Oak Ridge was designed by Skidmore, Owings & Merrill – now a corporate giant, but then a little-known company asked to do things that architectural firms had never tried before.
“Not only did they handle the overall planning for the city, but they developed nomenclature for the streets, they oversaw the civil engineering of the community, and overall designs for prefabricated housing that was produced in quantity,” said Moeller. “They even helped design the school curriculum.
“My argument is that the groundwork was (then) laid for the emergence of the modern multidisciplinary architectural firm.”
Difficult questions
On July 16th, 1945, the very first nuclear weapon detonation took place in the New Mexico desert, about 100 miles from Los Alamos. Robert Oppenheimer, the physicist who led the Manhattan Project, called it the “Trinity” test and used it to verify the functionality of a more complex weapon design that would later be used for the bomb dropped on Nagasaki.
The shockwave could be felt 100 miles away, and the mushroom cloud climbed more than seven miles into the sky. Civilians noticed, so the army released a statement saying that “a remotely located ammunition magazine containing a considerable amount of high explosives and pyrotechnics (had) exploded.”

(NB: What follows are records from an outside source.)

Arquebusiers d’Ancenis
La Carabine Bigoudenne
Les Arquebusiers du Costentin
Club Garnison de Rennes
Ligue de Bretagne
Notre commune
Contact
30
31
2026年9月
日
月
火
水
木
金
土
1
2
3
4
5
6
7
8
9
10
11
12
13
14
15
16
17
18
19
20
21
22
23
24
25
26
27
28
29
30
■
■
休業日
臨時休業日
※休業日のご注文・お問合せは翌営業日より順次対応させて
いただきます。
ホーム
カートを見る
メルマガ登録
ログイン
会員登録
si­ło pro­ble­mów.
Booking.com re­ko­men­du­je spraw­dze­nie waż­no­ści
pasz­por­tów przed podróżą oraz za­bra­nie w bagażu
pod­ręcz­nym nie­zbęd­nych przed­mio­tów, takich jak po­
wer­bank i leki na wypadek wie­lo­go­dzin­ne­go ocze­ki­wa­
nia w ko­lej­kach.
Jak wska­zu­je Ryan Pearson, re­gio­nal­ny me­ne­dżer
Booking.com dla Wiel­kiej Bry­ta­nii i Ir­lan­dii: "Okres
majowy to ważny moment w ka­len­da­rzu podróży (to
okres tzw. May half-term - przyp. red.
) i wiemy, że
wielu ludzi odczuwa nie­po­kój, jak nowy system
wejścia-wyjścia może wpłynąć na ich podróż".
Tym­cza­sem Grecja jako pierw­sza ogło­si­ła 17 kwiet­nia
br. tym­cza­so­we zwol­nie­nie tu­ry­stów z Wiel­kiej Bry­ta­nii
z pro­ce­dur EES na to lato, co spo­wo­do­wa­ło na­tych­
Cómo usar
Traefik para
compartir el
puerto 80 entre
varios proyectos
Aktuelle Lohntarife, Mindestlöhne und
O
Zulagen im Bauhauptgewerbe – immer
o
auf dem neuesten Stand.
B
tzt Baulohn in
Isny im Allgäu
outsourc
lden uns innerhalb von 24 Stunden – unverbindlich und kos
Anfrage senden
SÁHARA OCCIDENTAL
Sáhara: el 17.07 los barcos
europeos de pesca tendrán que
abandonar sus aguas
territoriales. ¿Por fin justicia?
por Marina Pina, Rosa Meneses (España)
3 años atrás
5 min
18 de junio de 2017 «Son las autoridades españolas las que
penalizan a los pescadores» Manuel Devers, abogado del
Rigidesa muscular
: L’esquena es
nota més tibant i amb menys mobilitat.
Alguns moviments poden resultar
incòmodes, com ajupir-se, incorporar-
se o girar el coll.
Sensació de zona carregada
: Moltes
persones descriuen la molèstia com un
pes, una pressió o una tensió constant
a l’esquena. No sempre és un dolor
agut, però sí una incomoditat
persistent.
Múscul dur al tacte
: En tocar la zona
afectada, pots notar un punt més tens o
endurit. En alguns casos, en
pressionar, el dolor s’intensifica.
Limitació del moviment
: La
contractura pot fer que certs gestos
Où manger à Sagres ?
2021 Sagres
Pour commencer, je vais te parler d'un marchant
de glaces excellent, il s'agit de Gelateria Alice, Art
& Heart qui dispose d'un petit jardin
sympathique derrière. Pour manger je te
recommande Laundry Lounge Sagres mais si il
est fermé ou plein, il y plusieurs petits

Less than a month later, on August 6, the bomb was deployed in combat and the secret was out.
“President Truman announced the purpose of the three secret cities,” said Moeller. “Among the residents, there was a range of reactions: some people were initially thrilled and incredibly proud that they had worked on this new weapon they believed ended the war, although of course this is debatable. Others were horrified to discover that they had been part of it. Nagasaki was bombed three days later, on August 9.
Moeller notes that his exhibition inspires questions about the inherent ethical difference between different kinds of weapons. “More people died in the firebombing of Tokyo than in the bombings of Hiroshima and Nagasaki combined,” he said. It’s hard to calculate the exact number of deaths caused by the bombs because of the lingering effects of radioactive poisoning, but the United States Strategic Bombing Survey reports that 100,000 people were killed instantly by the two atomic bombs, while 185,000 people died in the March 9, 1945 firebombing of Tokyo.
“Nuclear weapons create a specter of fear. But is that different, ethically, from firebombing or just machine-gunning people down?”
“Secret cities: The Architecture and planning of the Manhattan Project” is on at Washington’s National Building Museum until March 3, 2019.